▸ **Document text**
┄┄┄┄┄┄┄┄┄┄
We take $^Ax_1=e$. Consider the vector space, $V^A_\nu$,
spanned by the vectors $|^Ag_j,{}^\nu v_i\rangle$,
$j=1$,$\ldots$,k and $i=1$,$\ldots$,dim$\nu$, where $\{{}^\nu v_i\}$
is a basis of the $\nu$ irreducible representation of $^AN$.
This vector space carries an irreducible representation,
$\Pi^A_\nu$, of $D(G)$ defined by
$$\Pi^A_\nu (P_ab)|^Ag_j,{}^\nu v_i\rangle
  =\delta_{a,b^Ag_jb^{-1}}|b^Ag_jb^{-1},
    D^\nu(^Ax^{-1}_lb^Ax_j){}^\nu v_i\rangle\eqn\qdoublerep$$
where $^Ax_l$ is defined by $^Ag_l=b{}^Ag_j b^{-1}$. Notice
that $^Ax^{-1}_lb^Ax_j$ is in $^AN$. The gauge transformation
$b$ is ``twisted'' into the normalizer of the flux.
It can be shown that these representations form a complete set
of irreducible representations of $D(G)$. Any representation
of $D(G)$ can be decomposed into a direct sum of these representations.
In $|^Ag_j,{}^\nu v_i\rangle$, the conjugacy class
labels the magnetic flux of the dyon, the
representation of $^AN$ labels the electric charge.
We can use the comultiplication to define the tensor product
of representations of $D(G)$.

The state of an ordinary electrically charged particle is
$|e,{}^\nu v\rangle$ where now, $\nu$ is an irreducible
representation of $G$. The state of a single
vortex in a group eigenstate is
$|h,1\rangle$ relative to some standard path,
where the $1$ is the trivial representation.
It is found that $\Pi^{[h]}_1\otimes\Pi^{[h^{-1}]}_1
=\Pi^{[e]}_\nu\oplus\cdots$ where $\nu$ is a non-trivial
representation of $G$ and this is the Cheshire charge that
a pair of vortex-anti-vortex can carry.\refmark\Bais\
If we consider the handle in a state $|a;b\rangle$ as a
particle, it has magnetic flux $aba^{-1}b^{-1}$, and the
operator $h$ changes its state to $|hah^{-1},hbh^{-1}\rangle$.
The state of the whole handle has the same transformation
properties under the quantum double as the state
$$|a,1\rangle\otimes|b,1\rangle\otimes
  |a^{-1},1\rangle\otimes|b^{-1},1\rangle~.\eqn\handlestate$$
For example, we can calculate the possible
Cheshire charge of a handle by decomposing the tensor product
$\Pi^{[a]}_1\otimes\Pi^{[b]}_1\otimes\Pi^{[a^{-1}]}_1
\otimes\Pi^{[b^{-1}]}_1$. We must be careful about the meaning
of the expression in \handlestate. It is originally for the
state of four vortices or dyons. In this case, it represents the state of
a single handle. For example, we cannot apply the braiding
operator to it.
┄┄┄┄┄┄┄┄┄┄
▸ **List of tasks**
**a.** Reproduce verbatim the stretch of the quantum double passage from "We take $^Ax_1=e$." through "of the flux.".
**b.** In the quantum double passage, list each state joined by a tensor product in the equation labeled \handlestate.
**c.** Write the next part of the quantum double passage, beginning after its final sentence.
The items that follow come from a source separate from the quantum double passage.

▸ **Data entries**
┄┄┄┄┄┄┄┄┄┄
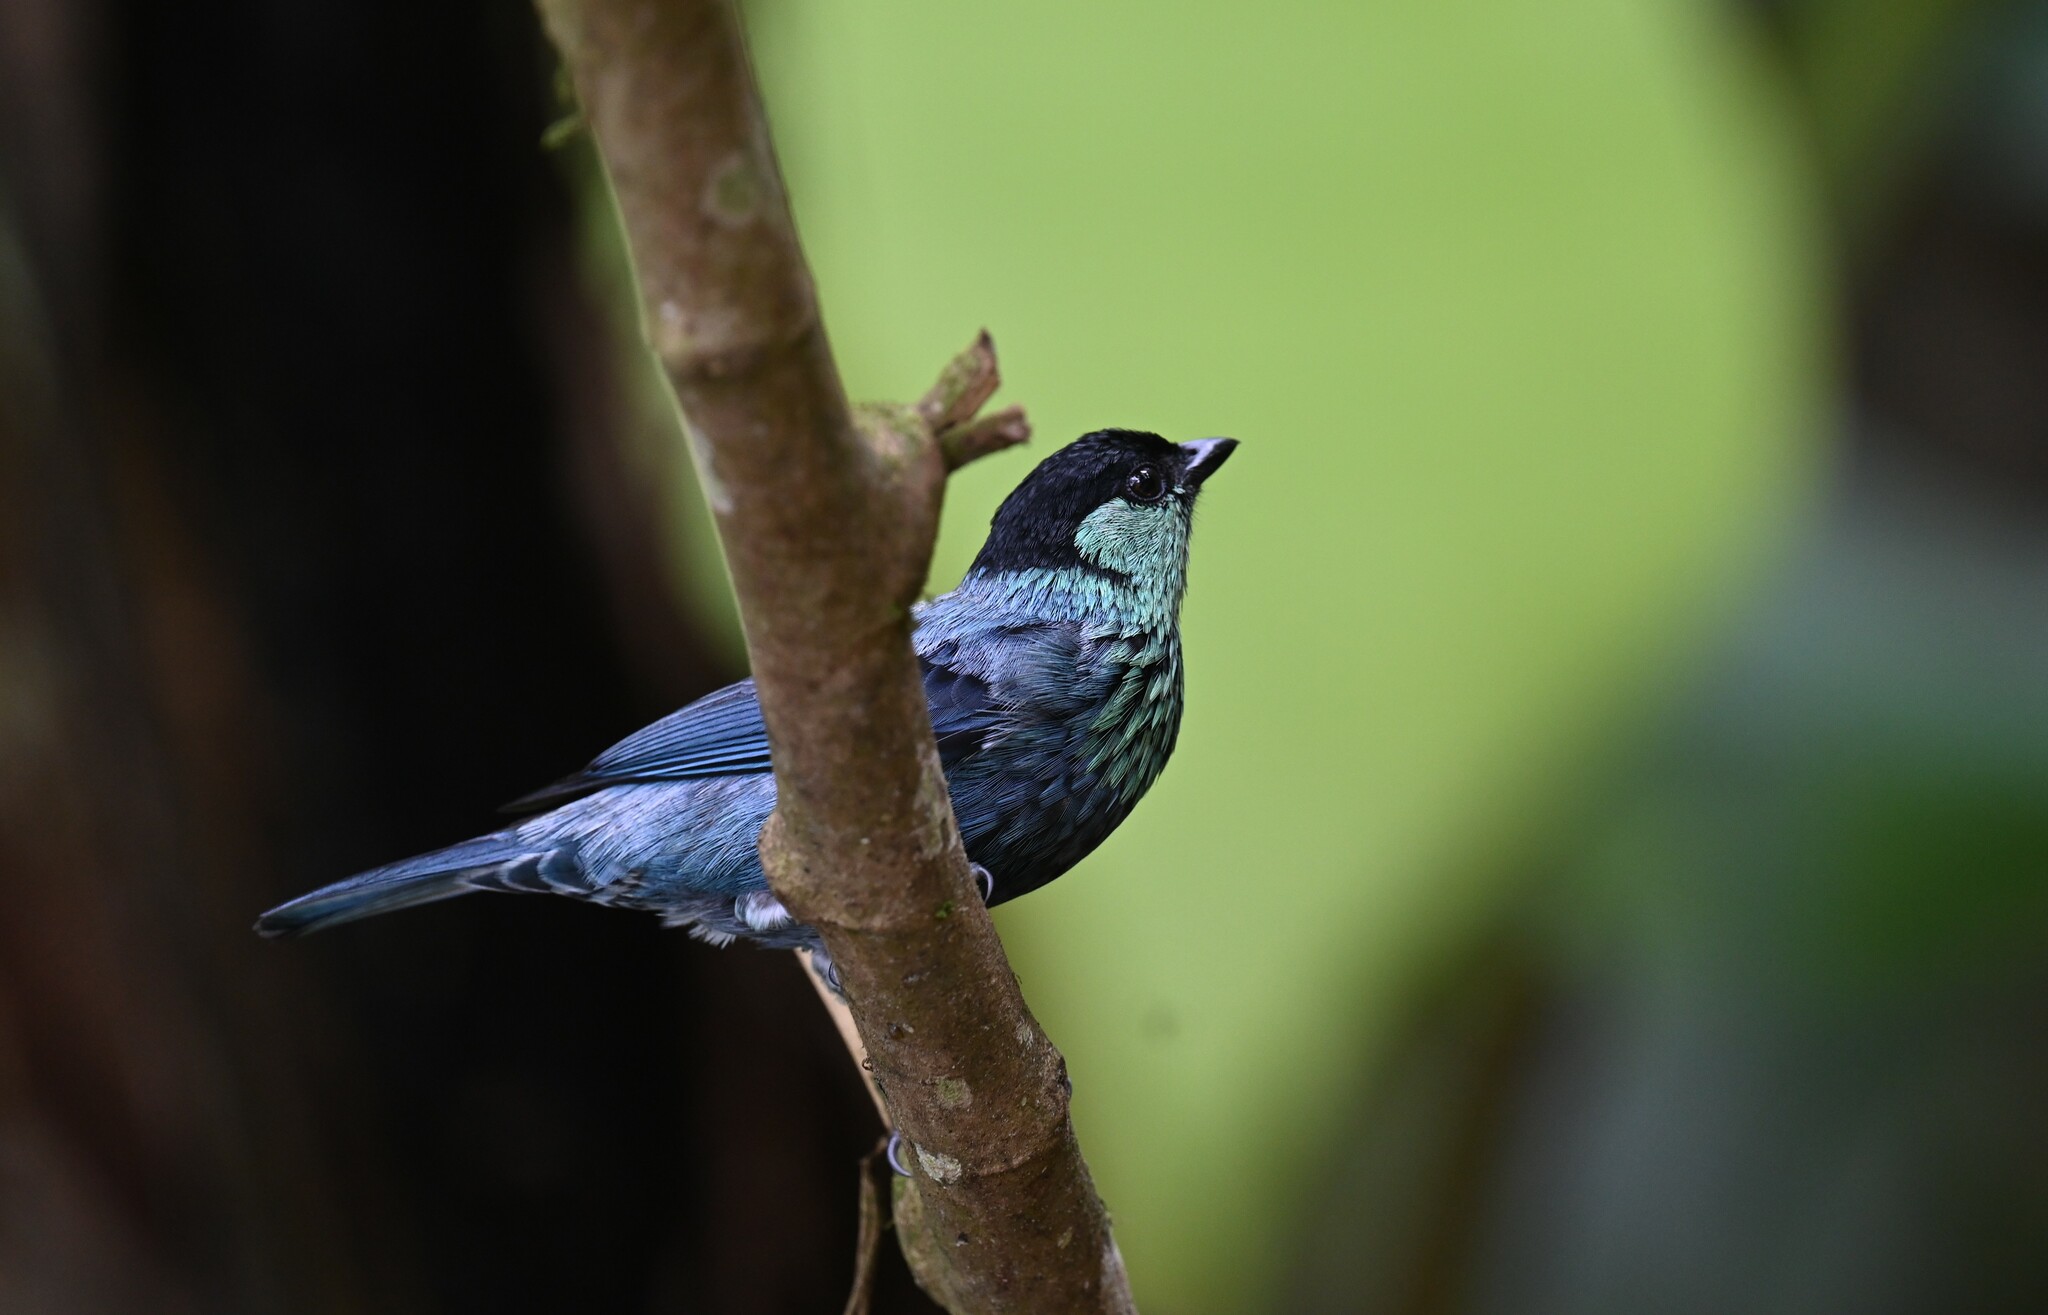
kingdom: Animalia
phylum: Chordata
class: Aves
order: Passeriformes
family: Thraupidae
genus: Stilpnia
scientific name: Stilpnia heinei
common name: Black-capped tanager
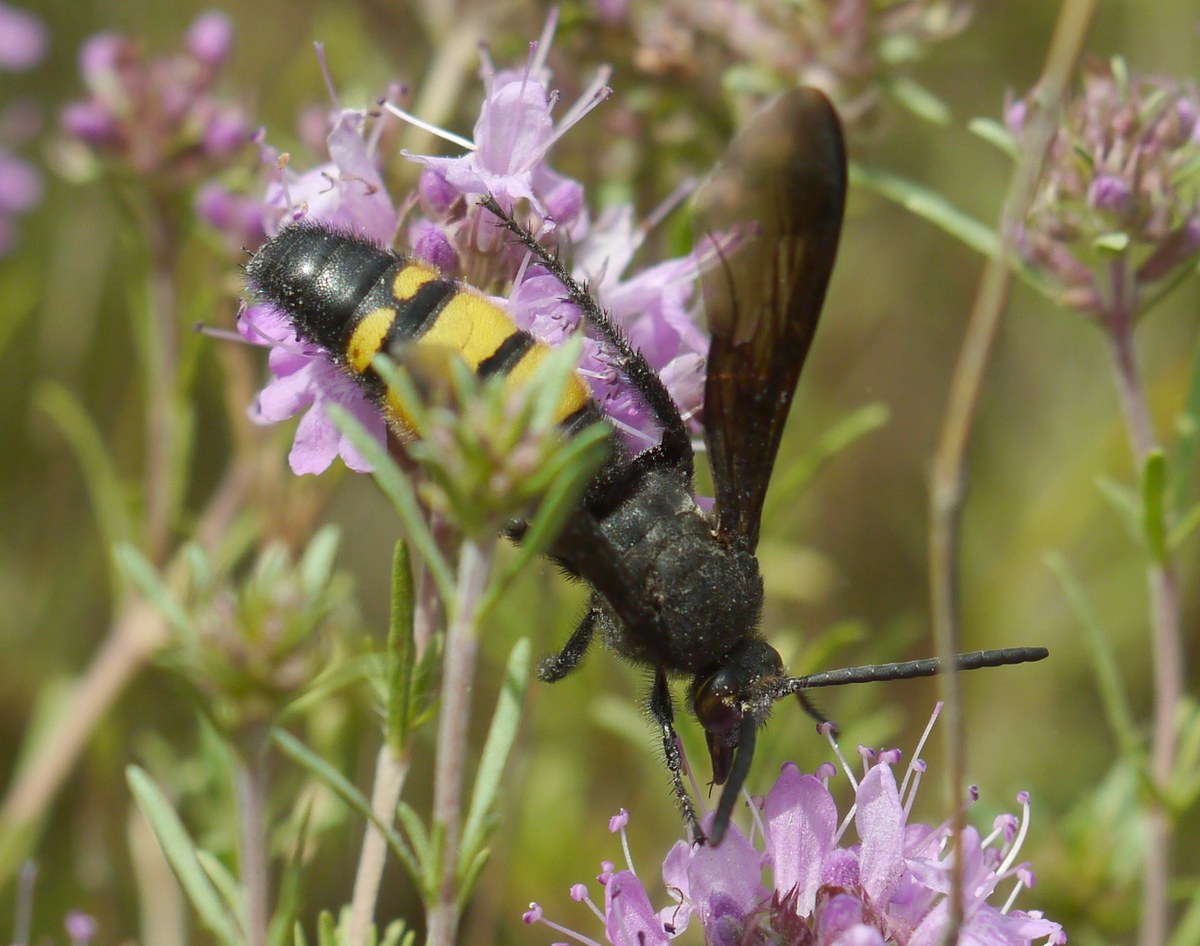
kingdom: Animalia
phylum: Arthropoda
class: Insecta
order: Hymenoptera
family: Vespidae
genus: Vespa
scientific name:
┄┄┄┄┄┄┄┄┄┄
▸ **Responses**
**a.**
We take $^Ax_1=e$. Consider the vector space, $V^A_\nu$,
spanned by the vectors $|^Ag_j,{}^\nu v_i\rangle$,
$j=1$,$\ldots$,k and $i=1$,$\ldots$,dim$\nu$, where $\{{}^\nu v_i\}$
is a basis of the $\nu$ irreducible representation of $^AN$.
This vector space carries an irreducible representation,
$\Pi^A_\nu$, of $D(G)$ defined by
$$\Pi^A_\nu (P_ab)|^Ag_j,{}^\nu v_i\rangle
  =\delta_{a,b^Ag_jb^{-1}}|b^Ag_jb^{-1},
    D^\nu(^Ax^{-1}_lb^Ax_j){}^\nu v_i\rangle\eqn\qdoublerep$$
where $^Ax_l$ is defined by $^Ag_l=b{}^Ag_j b^{-1}$. Notice
that $^Ax^{-1}_lb^Ax_j$ is in $^AN$. The gauge transformation
$b$ is ``twisted'' into the normalizer of the flux.

**b.**
$|a,1\rangle$
$|b,1\rangle$
$|a^{-1},1\rangle$
$|b^{-1},1\rangle$

**c.**
\chapter{Dyons on higher genus surfaces}

For any surface, $\Sigma$, with $n$ dyons on it, we
can specify the state by choosing standard paths for
the dyons and the handles and associating a vector in
some representation of the quantum double for each path.
One may expect that there is a correspondence between the
multiplication of paths in the fundamental group and the tensor
product of vectors in representations of the quantum double.
However, the correspondence does not exist. To illustrate this,
consider the product $C_1{C_1}^{-1}$ in Fig.~\vortices. It is
trivial in the fundamental group. The state associated with
it must be the vector in the trivial representation, but if the
state associated with $C_1$ is $|h_1,1\rangle$, the state
associated with $C_1^{-1}$ is $|h_1^{-1},1\rangle$. The tensor
product $|h_1,1\rangle\otimes|h_1^{-1},1\rangle$ transforms as
a linear combination of charge eigenstates, not as the vector
in the trivial representation. The reason why it does not work
is that there is in general no ``inverse'' of a vector in any
representation of the quantum double.\foot{I thank John Preskill
for giving me this example.}

This also occurs in ordinary spacetime. For example, consider
QCD in $3+1$ dimensions. When we say that there are two units of
red charge inside a closed surface, we mean that we have chosen
the {\it outward normal} of the surface and after integrating the
color electric field on the surface relative to this normal
direction, we get two units of red charge. If we consider the
product of the surface and itself with inward normal in the second
homotopy group, and the tensor product of the corresponding charge,
we run into the same difficulty as described above.

However, the tensor product does give us the combined state
of two subsystems. In $3+1$ dimensions, we have to choose the
outward normal (or inward normal) for both surfaces and determine the states
corresponding to these surfaces. Then the state of the combined
system is given by the tensor product. In our case of dyons,
the orientations of the standard loops must be in the ``same sense.''
For example,
if the states associated with $C_1$ and $C_2$ in Fig.~\vortices\
are $|h_1,1\rangle$ and $|h_2,1\rangle$ respectively, the state
associated with $C_1C_2$ is
$|h_1,1\rangle\otimes|h_2,1\rangle$.

For a compact surface, $\Sigma_g$, with $n$ dyons,
we choose the conventions in Fig.~\convention.
The states of the dyons can be measured by charged particles and vortices
traveling around $C_i$ (see Appendix). We can denote the
state where $\alpha_i$ maps to $a_i$, $\beta_i$ maps to $b_i$
and $C_j$ maps to $|h_j,{}^{\nu_j}v\rangle$ by
$$|a_1,b_1,\ldots,a_g,b_g;h_1,{}^{\nu_1}v;
\ldots;h_n,{}^{\nu_n}v\rangle~.\eqn\surfstate$$
A general state will be a linear combination of these.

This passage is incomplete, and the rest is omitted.